I believe, the policy would soon become unmanageable.
The result would be, as I have tried to explain, that
the Assembly would be always changing its Ministry,
that having no reason to fear the penalty which that
change so often brings in England, they would be ready
to make it once a month. Caprice is the characteristic
vice of miscellaneous assemblies, and without some
check their selection would be unceasingly mutable.
This peculiar danger of the present Constitution of
France has however been prevented by its peculiar
circumstances. The Assembly have not been inclined
to remove M. Thiers, because in their lamentable present
position they could not replace M. Thiers. He
has a monopoly of the necessary reputation. It
is the Empire—the Empire which he always
opposed—that has done him this kindness.
For twenty years no great political reputation could
arise in France. The Emperor governed and no one
member could show a capacity for government.
M. Rouher, though of vast real ability, was in the
popular idea only the Emperor’s agent; and even
had it been otherwise, M. Rouher, the one great man
of Imperialism, could not have been selected as a
head of the Government, at a moment of the greatest
reaction against the Empire. Of the chiefs before
the twenty years’ silence, of the eminent men
known to be able to handle Parliaments and to govern
Parliaments, M. Thiers was the only one still physically
able to begin again to do so. The miracle is,
that at seventy-four even he should still be able.
As no other great chief of the Parliament regime existed,
M. Thiers is not only the best choice, but the only
choice. If he were taken away, it would be most
difficult to make any other choice, and that difficulty
keeps him where he is. At every crisis the Assembly
feels that after M. Thiers “the deluge,”
and he lives upon that feeling. A change of the
President, though legally simple, is in practice all
but impossible; because all know that such a change
might be a change, not only of the President, but
of much more too: that very probably it might
be a change of the polity—that it might
bring in a Monarchy or an Empire.
Lastly, by a natural consequence of the position,
M. Thiers does not govern as a Parliamentary Premier
governs. He is not, he boasts that he is not,
the head of a party. On the contrary, being the
one person essential to all parties, he selects Ministers
from all parties, he constructs a Cabinet in which
no one Minister agrees with any other in anything,
and with all the members of which he himself frequently
disagrees.
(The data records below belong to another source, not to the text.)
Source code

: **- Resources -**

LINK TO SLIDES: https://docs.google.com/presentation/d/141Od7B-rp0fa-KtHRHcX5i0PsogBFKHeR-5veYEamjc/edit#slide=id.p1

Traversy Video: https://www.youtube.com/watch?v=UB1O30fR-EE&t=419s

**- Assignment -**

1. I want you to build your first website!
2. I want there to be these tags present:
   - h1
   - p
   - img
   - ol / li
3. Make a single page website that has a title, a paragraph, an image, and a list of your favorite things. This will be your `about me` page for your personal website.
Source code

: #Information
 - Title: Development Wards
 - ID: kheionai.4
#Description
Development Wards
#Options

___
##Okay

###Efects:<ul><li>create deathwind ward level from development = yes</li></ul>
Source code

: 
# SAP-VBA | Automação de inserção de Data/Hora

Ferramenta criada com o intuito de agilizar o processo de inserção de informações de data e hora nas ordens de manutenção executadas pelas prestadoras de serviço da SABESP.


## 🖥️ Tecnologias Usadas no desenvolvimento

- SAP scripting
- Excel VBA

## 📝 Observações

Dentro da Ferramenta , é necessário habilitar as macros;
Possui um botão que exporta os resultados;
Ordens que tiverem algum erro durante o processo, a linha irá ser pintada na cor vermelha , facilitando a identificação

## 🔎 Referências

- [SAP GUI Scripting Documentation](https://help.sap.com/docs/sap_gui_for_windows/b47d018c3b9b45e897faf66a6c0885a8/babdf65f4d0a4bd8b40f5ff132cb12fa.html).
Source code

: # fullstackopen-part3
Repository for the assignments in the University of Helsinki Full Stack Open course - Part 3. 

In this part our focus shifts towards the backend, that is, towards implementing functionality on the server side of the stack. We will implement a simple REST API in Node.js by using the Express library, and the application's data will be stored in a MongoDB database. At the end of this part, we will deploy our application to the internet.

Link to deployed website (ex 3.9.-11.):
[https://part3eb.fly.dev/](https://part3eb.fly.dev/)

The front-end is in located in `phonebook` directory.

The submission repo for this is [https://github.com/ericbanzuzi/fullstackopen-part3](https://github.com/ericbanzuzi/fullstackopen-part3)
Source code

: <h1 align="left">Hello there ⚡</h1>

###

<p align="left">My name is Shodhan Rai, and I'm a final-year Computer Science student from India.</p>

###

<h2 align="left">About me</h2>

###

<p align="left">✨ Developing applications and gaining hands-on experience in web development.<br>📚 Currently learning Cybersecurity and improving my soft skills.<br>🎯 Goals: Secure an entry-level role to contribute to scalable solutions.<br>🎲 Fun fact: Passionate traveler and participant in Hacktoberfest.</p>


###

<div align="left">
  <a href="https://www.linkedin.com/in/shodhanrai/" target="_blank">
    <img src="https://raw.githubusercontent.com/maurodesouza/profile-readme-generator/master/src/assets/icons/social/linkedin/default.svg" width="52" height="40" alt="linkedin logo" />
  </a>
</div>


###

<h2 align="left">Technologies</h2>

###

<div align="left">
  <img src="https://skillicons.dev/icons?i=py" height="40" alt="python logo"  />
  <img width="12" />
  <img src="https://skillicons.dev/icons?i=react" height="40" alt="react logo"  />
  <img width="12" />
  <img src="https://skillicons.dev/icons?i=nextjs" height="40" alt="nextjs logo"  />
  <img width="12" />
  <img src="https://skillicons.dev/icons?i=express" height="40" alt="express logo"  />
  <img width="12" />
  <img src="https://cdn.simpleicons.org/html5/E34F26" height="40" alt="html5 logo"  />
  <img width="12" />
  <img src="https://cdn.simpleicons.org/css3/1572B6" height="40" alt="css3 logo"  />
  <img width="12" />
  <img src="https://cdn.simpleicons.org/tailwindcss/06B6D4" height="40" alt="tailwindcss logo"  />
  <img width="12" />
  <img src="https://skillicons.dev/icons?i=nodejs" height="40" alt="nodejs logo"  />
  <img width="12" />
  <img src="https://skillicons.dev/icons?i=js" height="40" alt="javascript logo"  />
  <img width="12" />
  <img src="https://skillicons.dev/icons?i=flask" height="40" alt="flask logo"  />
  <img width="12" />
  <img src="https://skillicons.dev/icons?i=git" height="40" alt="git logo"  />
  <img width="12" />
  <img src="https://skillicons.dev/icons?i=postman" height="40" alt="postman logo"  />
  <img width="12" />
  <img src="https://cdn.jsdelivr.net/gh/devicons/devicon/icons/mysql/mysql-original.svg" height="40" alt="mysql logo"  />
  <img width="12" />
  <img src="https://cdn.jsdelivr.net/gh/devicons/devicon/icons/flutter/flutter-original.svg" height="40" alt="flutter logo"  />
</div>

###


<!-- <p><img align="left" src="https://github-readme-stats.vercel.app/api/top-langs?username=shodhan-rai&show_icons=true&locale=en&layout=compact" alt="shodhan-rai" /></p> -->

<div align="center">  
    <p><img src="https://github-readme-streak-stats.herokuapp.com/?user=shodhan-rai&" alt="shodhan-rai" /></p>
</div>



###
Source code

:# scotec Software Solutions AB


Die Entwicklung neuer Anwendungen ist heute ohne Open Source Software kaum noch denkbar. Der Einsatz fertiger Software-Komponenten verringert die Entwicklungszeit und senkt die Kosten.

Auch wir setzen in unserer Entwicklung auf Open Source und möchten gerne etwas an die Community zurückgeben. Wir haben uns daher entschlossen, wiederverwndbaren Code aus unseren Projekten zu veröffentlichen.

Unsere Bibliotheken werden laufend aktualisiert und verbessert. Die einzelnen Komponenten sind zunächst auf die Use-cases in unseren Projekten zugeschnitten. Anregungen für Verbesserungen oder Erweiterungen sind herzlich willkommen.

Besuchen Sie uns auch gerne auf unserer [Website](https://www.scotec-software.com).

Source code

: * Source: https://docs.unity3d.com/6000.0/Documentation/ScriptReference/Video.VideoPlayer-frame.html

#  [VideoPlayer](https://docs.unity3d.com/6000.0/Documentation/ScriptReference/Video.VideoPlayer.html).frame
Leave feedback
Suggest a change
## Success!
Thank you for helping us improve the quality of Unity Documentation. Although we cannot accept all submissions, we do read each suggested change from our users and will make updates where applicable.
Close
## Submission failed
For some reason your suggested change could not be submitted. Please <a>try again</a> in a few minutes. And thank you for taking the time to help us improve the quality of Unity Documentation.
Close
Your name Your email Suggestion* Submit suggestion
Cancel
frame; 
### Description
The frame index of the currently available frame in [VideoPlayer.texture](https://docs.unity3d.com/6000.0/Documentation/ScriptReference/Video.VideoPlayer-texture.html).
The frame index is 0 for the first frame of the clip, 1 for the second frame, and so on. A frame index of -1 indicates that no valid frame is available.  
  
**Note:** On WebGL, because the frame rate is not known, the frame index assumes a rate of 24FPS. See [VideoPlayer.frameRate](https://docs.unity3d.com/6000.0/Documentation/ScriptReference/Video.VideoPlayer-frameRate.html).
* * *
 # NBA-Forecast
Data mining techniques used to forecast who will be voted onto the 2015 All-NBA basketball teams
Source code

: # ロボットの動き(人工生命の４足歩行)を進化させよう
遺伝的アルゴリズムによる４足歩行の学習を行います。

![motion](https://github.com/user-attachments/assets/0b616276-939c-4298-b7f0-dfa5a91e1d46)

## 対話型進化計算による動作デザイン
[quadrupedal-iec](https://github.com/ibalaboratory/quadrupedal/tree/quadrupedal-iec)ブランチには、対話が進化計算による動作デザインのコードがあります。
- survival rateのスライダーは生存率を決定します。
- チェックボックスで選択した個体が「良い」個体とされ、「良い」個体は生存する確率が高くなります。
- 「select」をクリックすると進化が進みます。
The selection is quite in his hand.
Ordinarily a Parliamentary Premier cannot choose; he
is brought in by a party; he is maintained in office
by a party; and that party requires that as they aid
him, he shall aid them; that as they give him the
very best thing in the State, he shall give them the
next best things. But M. Thiers is under no such
restriction. He can choose as he likes, and does
choose. Neither in the selection of his Cabinet
nor in the management of the Chamber, is M. Thiers
guided as a similar person in common circumstances
would have to be guided. He is the exception
of a moment; he is not the example of a lasting condition.